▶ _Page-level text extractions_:
##########

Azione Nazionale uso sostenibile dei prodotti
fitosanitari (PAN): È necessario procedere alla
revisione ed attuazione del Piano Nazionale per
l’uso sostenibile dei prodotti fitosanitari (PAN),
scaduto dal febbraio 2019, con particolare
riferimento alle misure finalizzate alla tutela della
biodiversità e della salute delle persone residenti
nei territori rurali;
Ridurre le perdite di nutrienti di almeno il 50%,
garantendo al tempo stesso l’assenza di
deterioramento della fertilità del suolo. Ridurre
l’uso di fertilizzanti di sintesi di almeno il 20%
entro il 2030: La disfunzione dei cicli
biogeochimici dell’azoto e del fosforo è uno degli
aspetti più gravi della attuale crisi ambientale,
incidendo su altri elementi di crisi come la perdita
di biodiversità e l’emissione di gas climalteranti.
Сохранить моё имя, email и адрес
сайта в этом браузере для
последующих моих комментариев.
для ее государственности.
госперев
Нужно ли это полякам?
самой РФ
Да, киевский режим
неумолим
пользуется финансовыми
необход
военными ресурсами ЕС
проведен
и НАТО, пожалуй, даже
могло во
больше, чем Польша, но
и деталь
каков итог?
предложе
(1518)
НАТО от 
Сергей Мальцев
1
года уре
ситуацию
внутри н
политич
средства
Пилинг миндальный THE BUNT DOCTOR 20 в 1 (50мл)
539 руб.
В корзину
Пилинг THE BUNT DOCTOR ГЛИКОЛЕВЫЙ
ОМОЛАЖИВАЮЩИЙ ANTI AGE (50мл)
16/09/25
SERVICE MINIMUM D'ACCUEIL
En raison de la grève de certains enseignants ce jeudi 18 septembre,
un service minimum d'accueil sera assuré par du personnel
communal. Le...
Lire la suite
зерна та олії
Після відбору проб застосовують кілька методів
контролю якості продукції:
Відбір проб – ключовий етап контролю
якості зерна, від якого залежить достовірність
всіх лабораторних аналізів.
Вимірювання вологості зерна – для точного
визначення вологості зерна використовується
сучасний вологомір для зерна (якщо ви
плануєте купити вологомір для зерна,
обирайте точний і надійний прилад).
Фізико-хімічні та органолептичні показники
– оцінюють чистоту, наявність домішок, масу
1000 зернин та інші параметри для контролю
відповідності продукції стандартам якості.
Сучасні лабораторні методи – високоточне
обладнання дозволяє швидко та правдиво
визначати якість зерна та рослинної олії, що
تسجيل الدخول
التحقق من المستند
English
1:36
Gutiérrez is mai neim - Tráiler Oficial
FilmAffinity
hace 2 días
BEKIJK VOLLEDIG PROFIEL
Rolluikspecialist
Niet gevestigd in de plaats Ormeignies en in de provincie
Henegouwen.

##########

▶ _Exercise goal_: Each line of the entries where the string "вологомір" occurs should be shown.

▶ _Solution for this exercise_:
сучасний вологомір для зерна (якщо ви
плануєте купити вологомір для зерна,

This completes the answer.